## Study text:
The market for credit default swaps has become more volatile recently as the creditworthiness of certain counterparties has been questioned and/or downgraded. If a counterparty’s credit becomes significantly impaired, multiple requests for collateral posting in a short period of time could increase the risk that a Fund may not receive adequate collateral. A Fund generally may exit its obligations under a credit default swap only by terminating the contract and paying applicable breakage fees, or by entering into an offsetting credit default swap position, which may cause the Fund to incur more losses. If a Fund uses credit default swaps to leverage its portfolio, it will be exposed to additional risks, including the risk that the Fund’s use of leverage will magnify the effect of any losses the Fund incurs since if an event of default occurs the seller must pay the buyer the full notional value of the reference obligation.

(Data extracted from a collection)
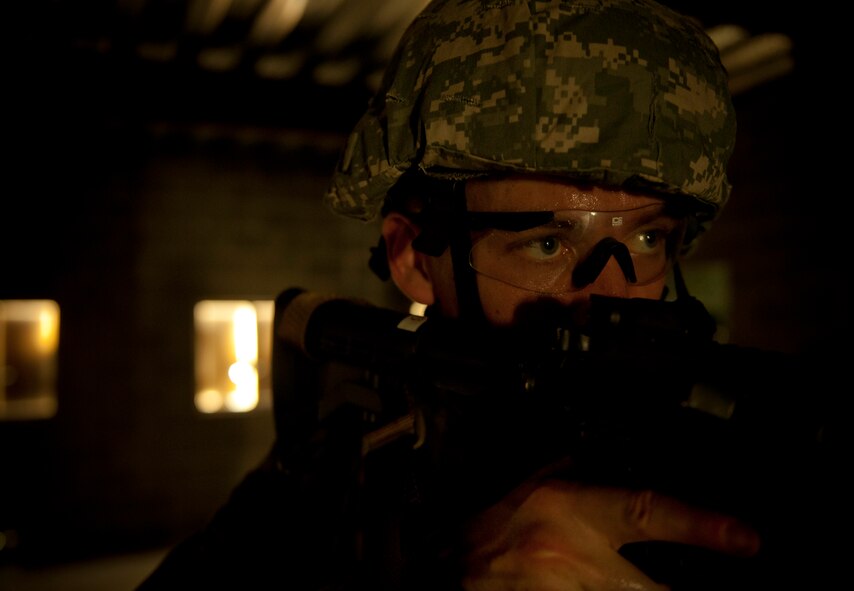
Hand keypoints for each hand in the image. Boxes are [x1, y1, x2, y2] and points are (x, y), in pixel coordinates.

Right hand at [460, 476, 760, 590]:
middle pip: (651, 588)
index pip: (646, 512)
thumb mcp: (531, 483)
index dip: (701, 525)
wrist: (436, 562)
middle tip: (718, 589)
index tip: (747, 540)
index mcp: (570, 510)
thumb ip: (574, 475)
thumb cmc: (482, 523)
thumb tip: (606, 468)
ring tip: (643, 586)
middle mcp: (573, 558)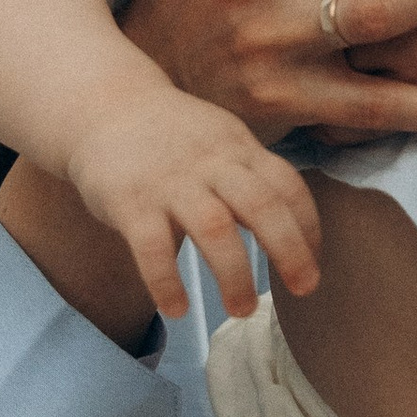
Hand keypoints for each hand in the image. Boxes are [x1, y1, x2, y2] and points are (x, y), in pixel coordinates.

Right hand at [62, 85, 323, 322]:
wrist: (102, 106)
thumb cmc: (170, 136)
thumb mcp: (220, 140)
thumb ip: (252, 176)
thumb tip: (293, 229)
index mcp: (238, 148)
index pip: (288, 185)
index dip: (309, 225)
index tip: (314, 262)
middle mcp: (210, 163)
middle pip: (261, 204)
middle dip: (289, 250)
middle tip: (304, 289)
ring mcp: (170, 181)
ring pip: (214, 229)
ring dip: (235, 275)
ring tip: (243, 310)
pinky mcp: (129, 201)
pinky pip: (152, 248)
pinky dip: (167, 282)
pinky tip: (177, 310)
...
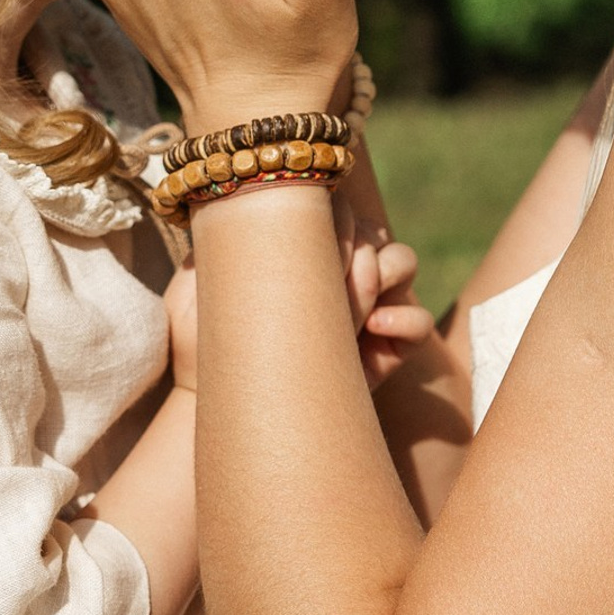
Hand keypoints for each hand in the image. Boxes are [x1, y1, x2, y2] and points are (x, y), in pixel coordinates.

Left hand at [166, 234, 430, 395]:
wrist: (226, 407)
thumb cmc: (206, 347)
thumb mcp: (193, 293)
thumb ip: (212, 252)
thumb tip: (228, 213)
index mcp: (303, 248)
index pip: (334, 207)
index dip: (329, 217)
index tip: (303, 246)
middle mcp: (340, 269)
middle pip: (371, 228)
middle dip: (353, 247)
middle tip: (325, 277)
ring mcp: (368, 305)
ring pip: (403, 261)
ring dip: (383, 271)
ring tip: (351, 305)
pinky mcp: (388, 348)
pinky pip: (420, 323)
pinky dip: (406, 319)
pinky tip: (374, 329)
...
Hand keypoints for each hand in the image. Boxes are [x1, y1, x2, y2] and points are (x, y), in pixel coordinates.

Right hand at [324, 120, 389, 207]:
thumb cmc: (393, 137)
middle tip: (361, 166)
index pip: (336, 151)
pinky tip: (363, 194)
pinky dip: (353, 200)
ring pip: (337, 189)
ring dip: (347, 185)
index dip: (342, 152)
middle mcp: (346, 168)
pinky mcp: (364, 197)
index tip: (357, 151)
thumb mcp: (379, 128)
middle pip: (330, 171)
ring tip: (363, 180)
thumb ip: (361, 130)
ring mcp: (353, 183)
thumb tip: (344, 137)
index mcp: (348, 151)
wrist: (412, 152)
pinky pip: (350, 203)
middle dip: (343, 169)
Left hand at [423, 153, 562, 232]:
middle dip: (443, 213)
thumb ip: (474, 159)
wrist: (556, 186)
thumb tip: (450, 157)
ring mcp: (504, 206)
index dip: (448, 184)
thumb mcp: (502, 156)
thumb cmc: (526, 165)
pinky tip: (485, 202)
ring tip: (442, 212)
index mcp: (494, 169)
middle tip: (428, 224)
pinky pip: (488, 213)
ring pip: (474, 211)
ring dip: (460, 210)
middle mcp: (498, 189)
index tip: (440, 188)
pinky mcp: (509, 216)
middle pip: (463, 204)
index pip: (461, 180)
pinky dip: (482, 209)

## Activities:
1. Answer these questions using the passage on credit default swaps:
(a) According to the passage, what risk could be increased by multiple requests for collateral posting in a short period of time?
(b) What are the two ways a Fund may generally exit its obligations under a credit default swap?
(c) If an event of default occurs, what must the seller pay the buyer?
2. Write a continuation of the passage on credit default swaps, starting after its final sentence.

## Answers by item:
1.
(a) The risk that a Fund may not receive adequate collateral.
(b) By terminating the contract and paying applicable breakage fees, or by entering into an offsetting credit default swap position.
(c) The full notional value of the reference obligation.

2.
When-Issued Securities and Forward Commitments. Each Fund may enter into forward commitments for the purchase or sale of interests in Senior Loans and other portfolio securities, including on a “when-issued” or “delayed delivery” basis in excess of customary settlement periods for the type of security involved. In some cases, a forward commitment may be conditioned upon the occurrence of a subsequent event, such as approval and consummation of a merger, corporate reorganization or debt restructuring (i.e., a when, as and if issued security). When such transactions are negotiated, the price is fixed at the time of the commitment, with payment and delivery taking place in the future, generally a month or more after the date of the commitment. While a Fund will only enter into a forward commitment with the intention of actually acquiring the security, the Fund may sell the security before the settlement date if it is deemed advisable. Securities purchased by a Fund under a forward commitment are subject to market fluctuation, and no interest (or dividends) accrues to the Fund prior to the settlement date.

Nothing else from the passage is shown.